■ **Given data**
•••••

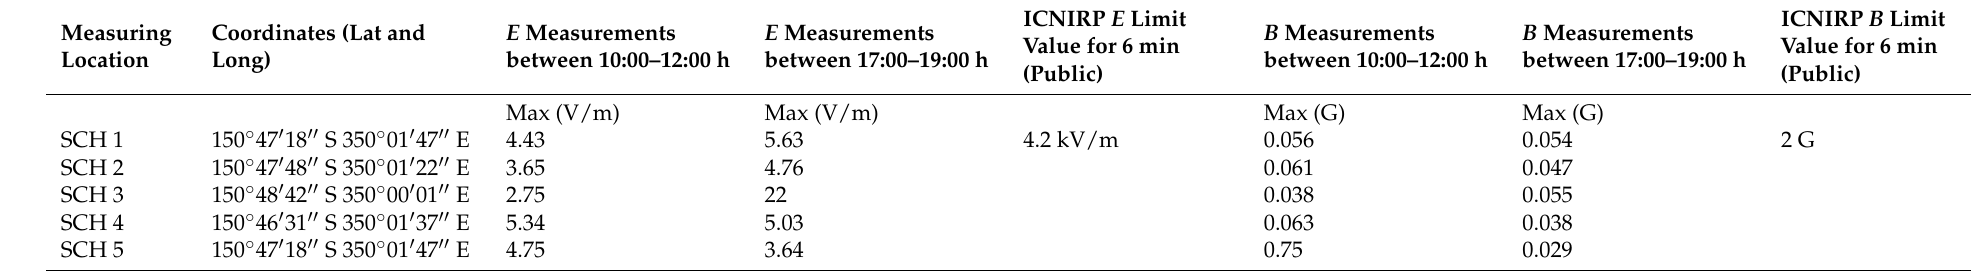
Table 4. Statistical results of E and B in school campuses.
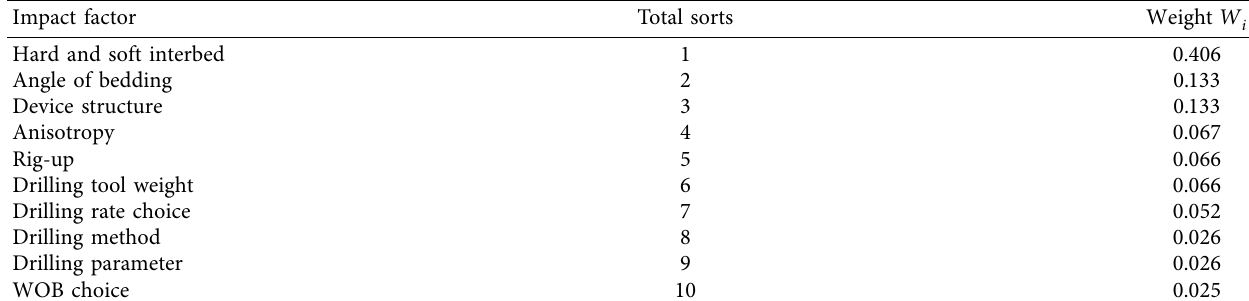
Table 6: Overall ranking of synthetic weights of evaluation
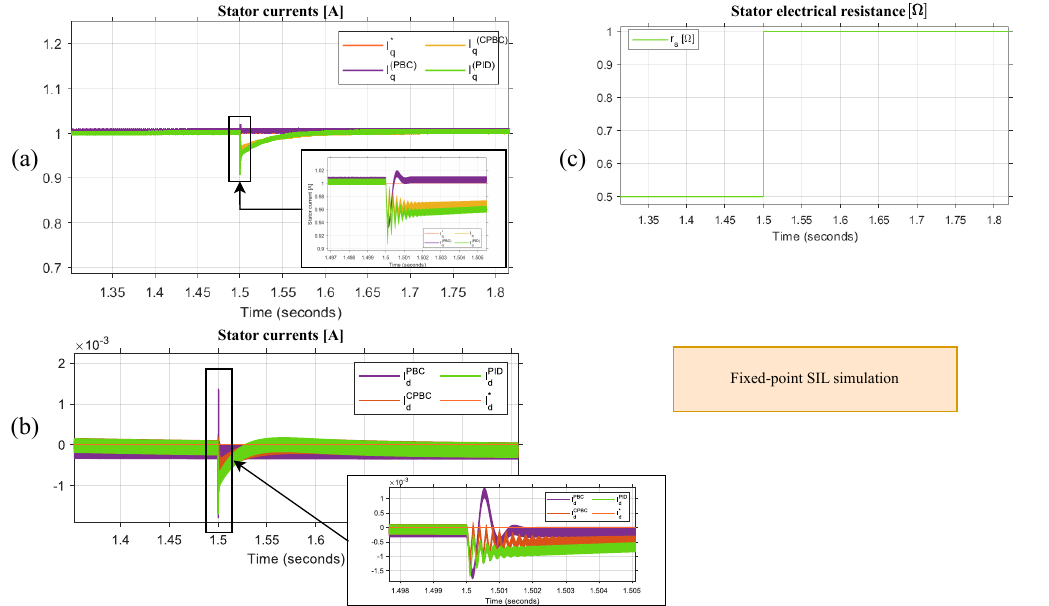
Figure 16. Comparison of software-in-the-loop simulation of currents controller under variation of phase resistance (conventional PBC, PBC, PID): ( a ) quadrature current [A]; ( b ) direct axis current [A]; ( c ) stator electrical resistance [ Ω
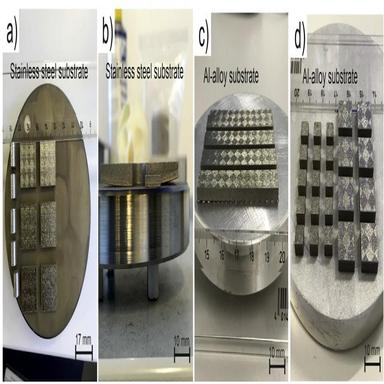
(a) Printed cuboids with an area of 17 × 17 mm2 and heights of 1, 2, and 3 mm, plus horizontal cylinders with a diameter of 6 mm and a height of 9 mm, on a stainless steel substrate. (b) Residual stress-induced sample distortion on a stainless steel substrate. (c) Printed cuboids with a size of 60 × 10 × 4 mm3 on an Al-alloy substrate. (d) Printed cuboids with an area of 10 × 10 mm2 and 5×5 mm2 and a height of 4 mm on an Al-alloy substrate.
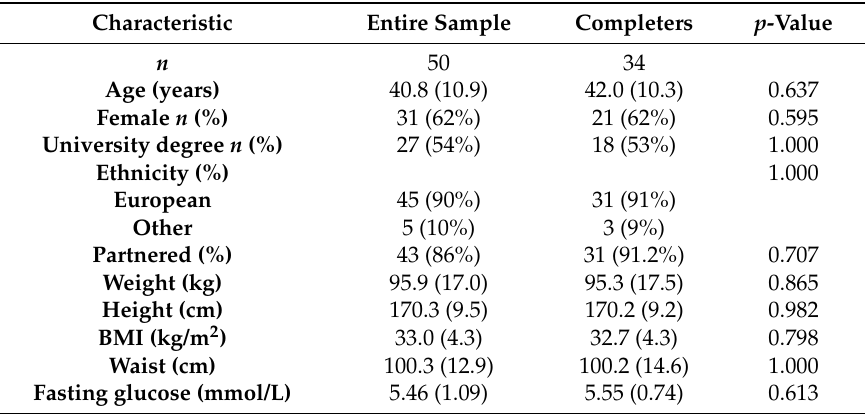
Table 2. Baseline characteristics of the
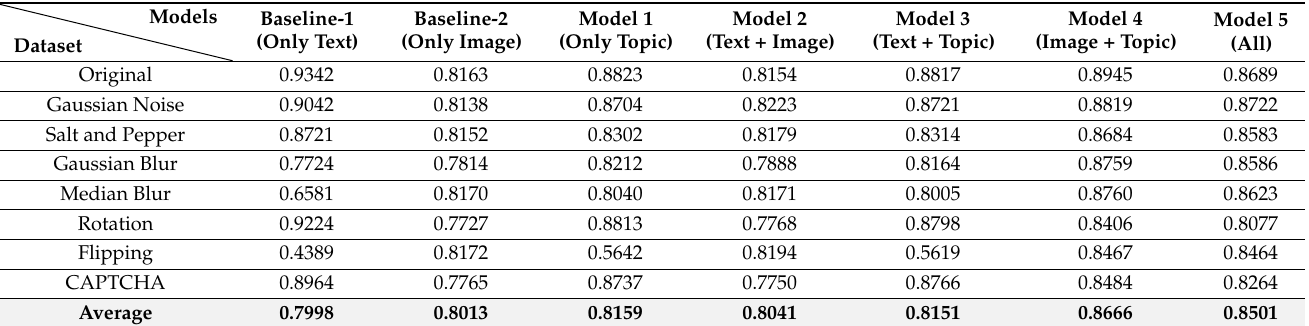
Table 15. Performance of spam image classification model with the Dredze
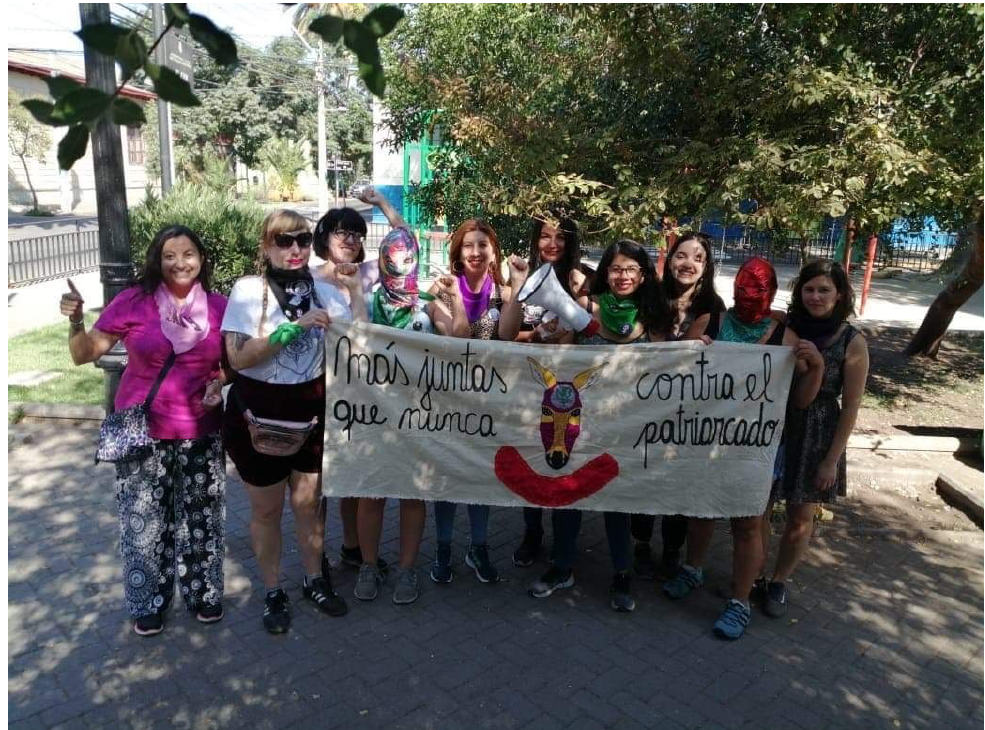
8 March 2020 – Plaza Huemul – feminist members of the Huemul Assembly before their participation in the 8 March General Feminist Strike. The banner reads: ‘More together than ever against patriarchy’ (Source: Paula Andrea Moncada Hern á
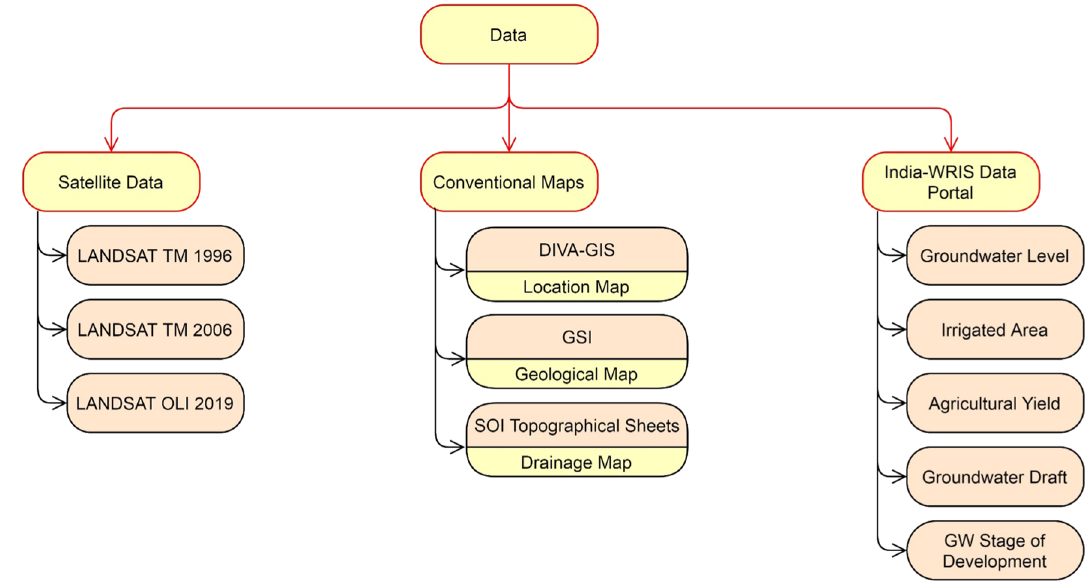
Fig. 4 Flow chart of database and their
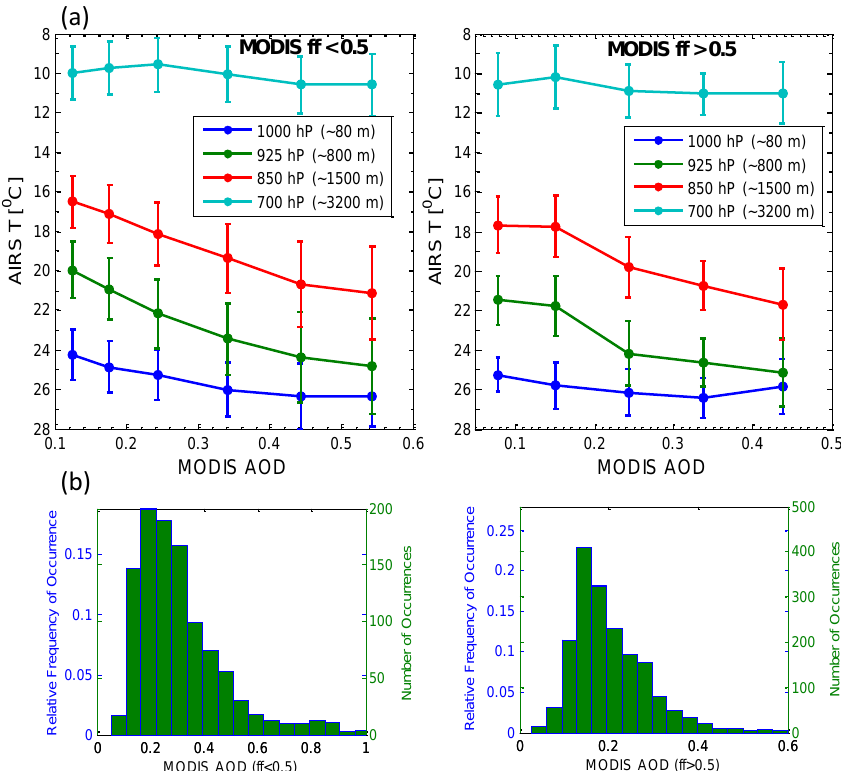
Figure 11. Same as (a) Fig. 10a and (b) Fig. 10b (upper panel) but separated in two cases of MODIS ff<0.5 (left panel) and MODIS ff>0.5 (right panel). The horizontal axis of Fig. 11a are different for two cases (ff<0.5 and ff>0.5) as AOD binning is done according to availability of data sets.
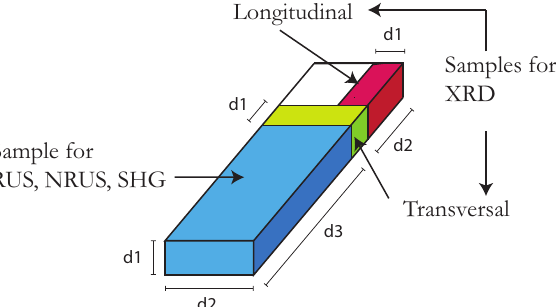
Figure 1. Schematic illustration of samples. For each thermo-mechanical treatment and for both groups, three pieces were cut for the application of acoustic methods and XRD. The longest dimension corresponds to the original’s bar axis and the cold-rolling direction. Consequently, the XRD samples are named longitudinal and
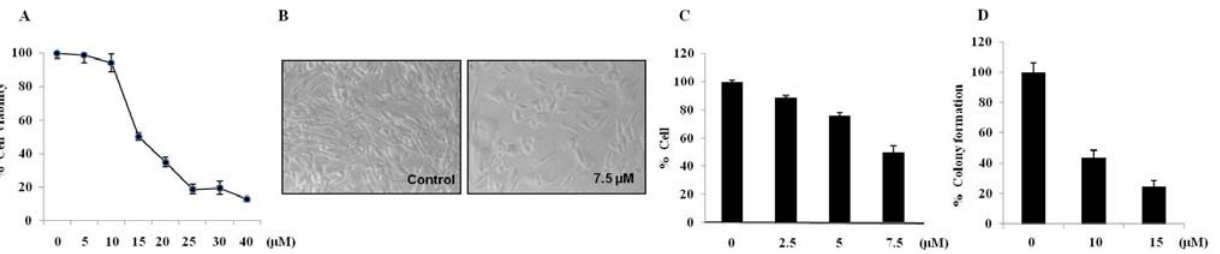
Figure 2. Brazilin inhibits glioblastoma cell growth; Morphological change, growth inhibition, and cytotoxicity in U87 cells. U87 cells were treated with 5, 10, 15, 20, 25, 30, or 40 μ M of brazilin for 24 h, and cell viability was assessed by MTT assay ( A ). Morphological changes were observed using a microscope (magnification, 100×) ( B ). Effect of subtoxic concentrations of brazilin on proliferation of U87 cells. Cells were treated for 72 h with 2.5, 5, or 7.5 μ M brazilin and stained with trypan blue for estimation of cell density ( C ). Incubation with brazilin for 14 days reduced clonogenic potential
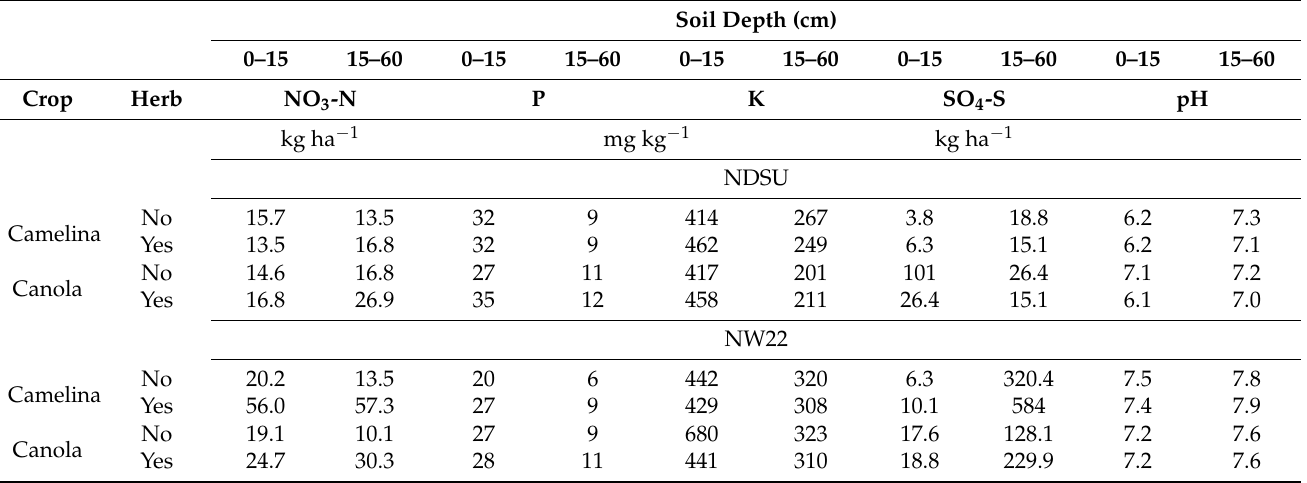
Table 3. Analysis of late season (27 July 2020) soil tests at 0–15 cm and 15–60 cm for nitrogen (NO 3 -N), phosphorus (P), potassium (K), sulfur (SO 4 -S), and pH at two locations (NDSU and NW22). Samples were pooled from all four replicates of sulfonylurea-resistant camelina or canola treated with (Yes) or without (No) herbicide (Herb) at each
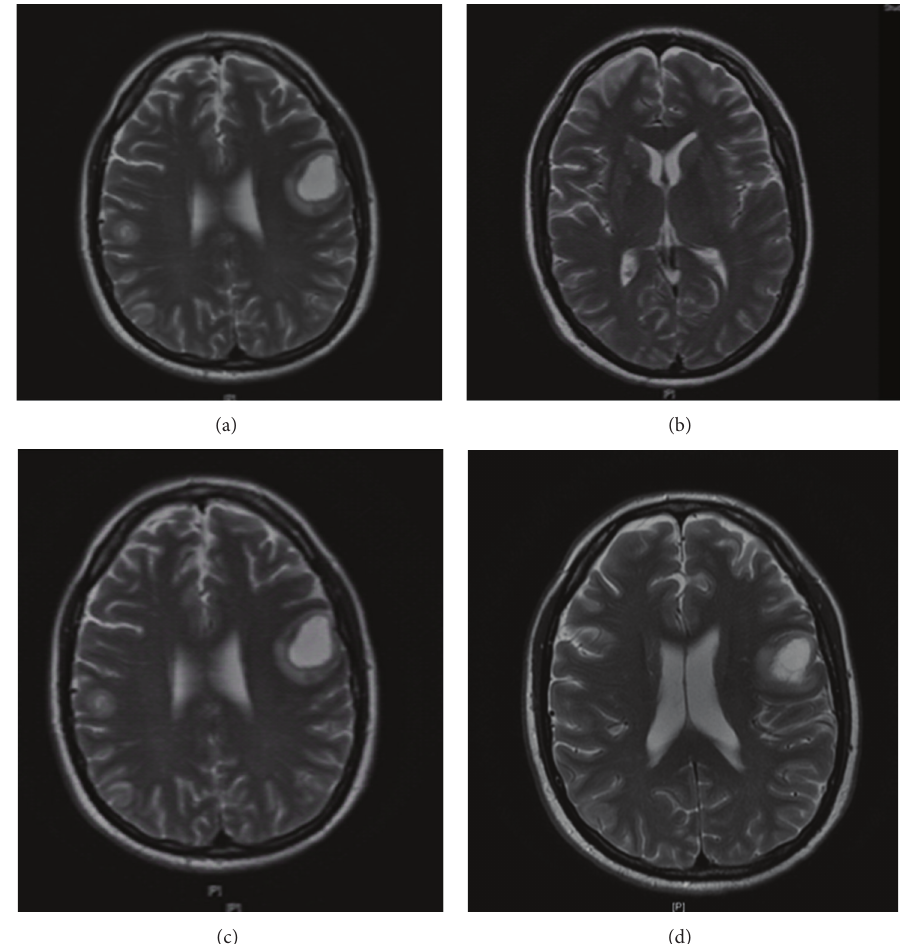
Figure 4: Magnetic resonance imaging of head showing multiple new acute hemorrhages in gray-white junction, mainly seen in the intra- and supratentorial space, measuring 2 cm or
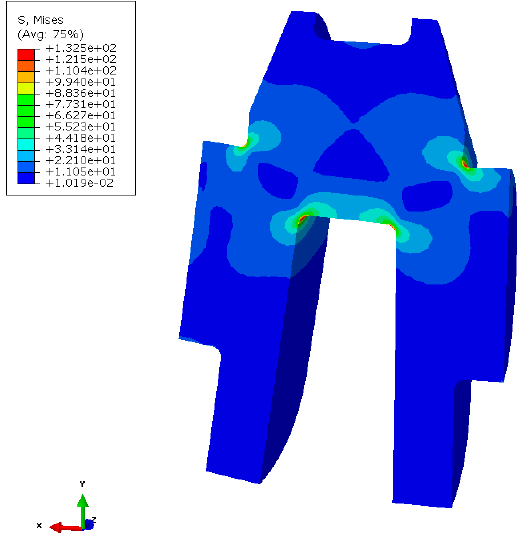
Figure 14. The Von Mises stress distribution of the crankshaft (under the given load). Table 4. The stress and strain components of the crankshaft (under the given load).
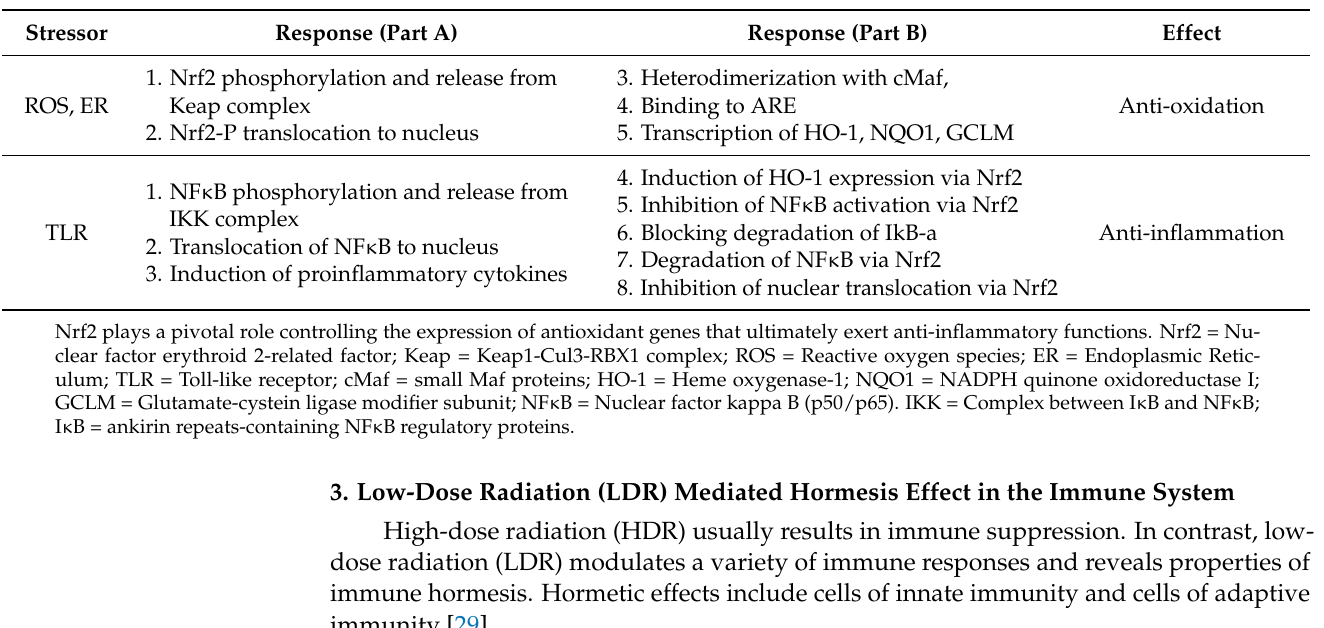
Table 2. Nrf2 and its role in anti-oxidative and anti-inflammatory cellular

•••••

■ **Instructions to follow**
Transcribe all data precisely. Pictures are not copied.

■ **Solution to the exercise**
Table 4. Statistical results of E and B in school campuses.
Table 6: Overall ranking of synthetic weights of evaluation
Figure 16. Comparison of software-in-the-loop simulation of currents controller under variation of phase resistance (conventional PBC, PBC, PID): ( a ) quadrature current [A]; ( b ) direct axis current [A]; ( c ) stator electrical resistance [ Ω
(a) Printed cuboids with an area of 17 × 17 mm2 and heights of 1, 2, and 3 mm, plus horizontal cylinders with a diameter of 6 mm and a height of 9 mm, on a stainless steel substrate. (b) Residual stress-induced sample distortion on a stainless steel substrate. (c) Printed cuboids with a size of 60 × 10 × 4 mm3 on an Al-alloy substrate. (d) Printed cuboids with an area of 10 × 10 mm2 and 5×5 mm2 and a height of 4 mm on an Al-alloy substrate.
Table 2. Baseline characteristics of the
Table 15. Performance of spam image classification model with the Dredze
8 March 2020 – Plaza Huemul – feminist members of the Huemul Assembly before their participation in the 8 March General Feminist Strike. The banner reads: ‘More together than ever against patriarchy’ (Source: Paula Andrea Moncada Hern á
Fig. 4 Flow chart of database and their
Figure 11. Same as (a) Fig. 10a and (b) Fig. 10b (upper panel) but separated in two cases of MODIS ff<0.5 (left panel) and MODIS ff>0.5 (right panel). The horizontal axis of Fig. 11a are different for two cases (ff<0.5 and ff>0.5) as AOD binning is done according to availability of data sets.
Figure 1. Schematic illustration of samples. For each thermo-mechanical treatment and for both groups, three pieces were cut for the application of acoustic methods and XRD. The longest dimension corresponds to the original’s bar axis and the cold-rolling direction. Consequently, the XRD samples are named longitudinal and
Figure 2. Brazilin inhibits glioblastoma cell growth; Morphological change, growth inhibition, and cytotoxicity in U87 cells. U87 cells were treated with 5, 10, 15, 20, 25, 30, or 40 μ M of brazilin for 24 h, and cell viability was assessed by MTT assay ( A ). Morphological changes were observed using a microscope (magnification, 100×) ( B ). Effect of subtoxic concentrations of brazilin on proliferation of U87 cells. Cells were treated for 72 h with 2.5, 5, or 7.5 μ M brazilin and stained with trypan blue for estimation of cell density ( C ). Incubation with brazilin for 14 days reduced clonogenic potential
Table 3. Analysis of late season (27 July 2020) soil tests at 0–15 cm and 15–60 cm for nitrogen (NO 3 -N), phosphorus (P), potassium (K), sulfur (SO 4 -S), and pH at two locations (NDSU and NW22). Samples were pooled from all four replicates of sulfonylurea-resistant camelina or canola treated with (Yes) or without (No) herbicide (Herb) at each
Figure 4: Magnetic resonance imaging of head showing multiple new acute hemorrhages in gray-white junction, mainly seen in the intra- and supratentorial space, measuring 2 cm or
Figure 14. The Von Mises stress distribution of the crankshaft (under the given load). Table 4. The stress and strain components of the crankshaft (under the given load).
Table 2. Nrf2 and its role in anti-oxidative and anti-inflammatory cellular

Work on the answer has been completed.